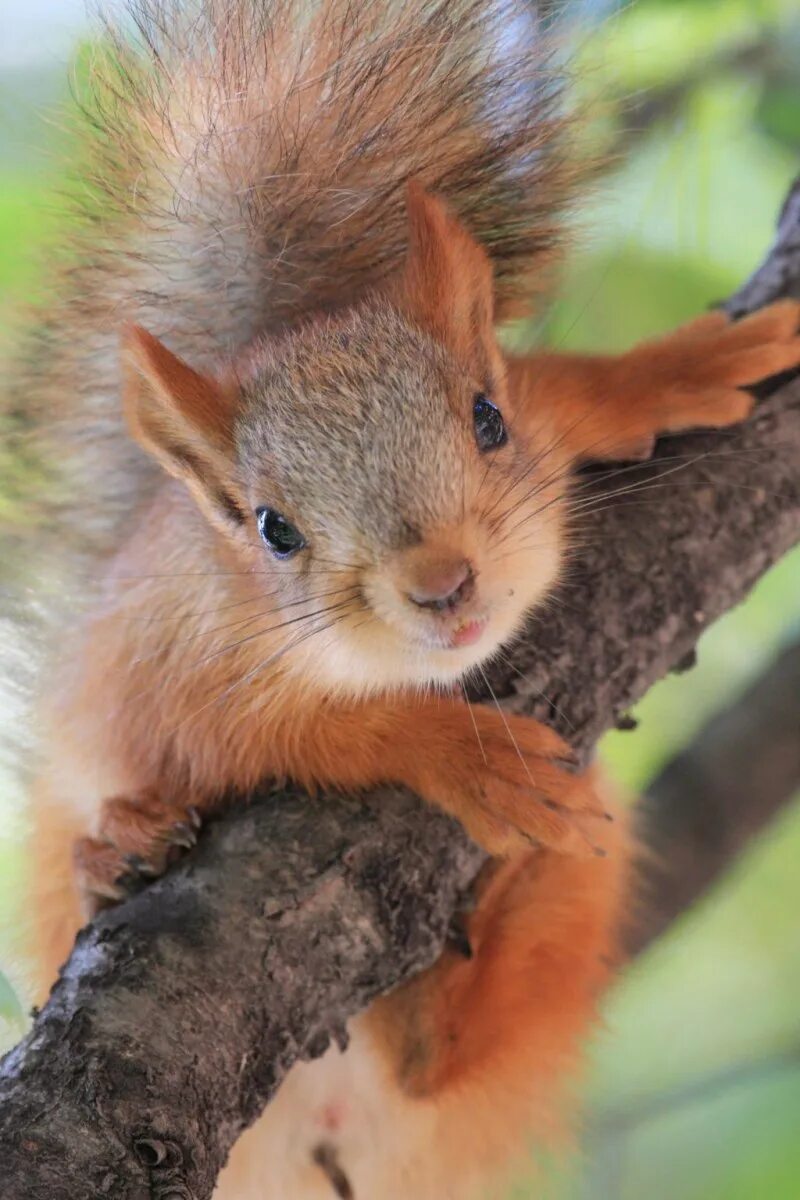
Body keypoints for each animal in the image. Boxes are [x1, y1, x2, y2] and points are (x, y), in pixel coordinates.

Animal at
○ ○ ○ ○
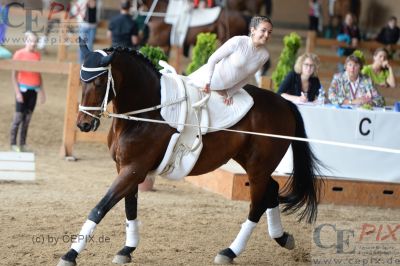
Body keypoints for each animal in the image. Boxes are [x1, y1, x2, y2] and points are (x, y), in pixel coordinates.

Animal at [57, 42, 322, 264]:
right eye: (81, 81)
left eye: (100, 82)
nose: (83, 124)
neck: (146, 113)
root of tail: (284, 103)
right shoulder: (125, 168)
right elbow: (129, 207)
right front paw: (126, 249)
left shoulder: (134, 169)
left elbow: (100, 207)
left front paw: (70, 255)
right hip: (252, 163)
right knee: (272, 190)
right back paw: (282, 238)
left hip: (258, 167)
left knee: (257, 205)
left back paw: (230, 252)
○ ○ ○ ○
**Directions:** Return only the part of the records above that opens with the line containing "root of tail: (284, 103)" and closes with the line containing "left hip: (258, 167)", ends included.

**Solution for this problem:**
root of tail: (284, 103)
right shoulder: (125, 168)
right elbow: (129, 207)
right front paw: (126, 249)
left shoulder: (134, 169)
left elbow: (100, 207)
left front paw: (70, 255)
right hip: (252, 163)
right knee: (272, 190)
right back paw: (282, 238)
left hip: (258, 167)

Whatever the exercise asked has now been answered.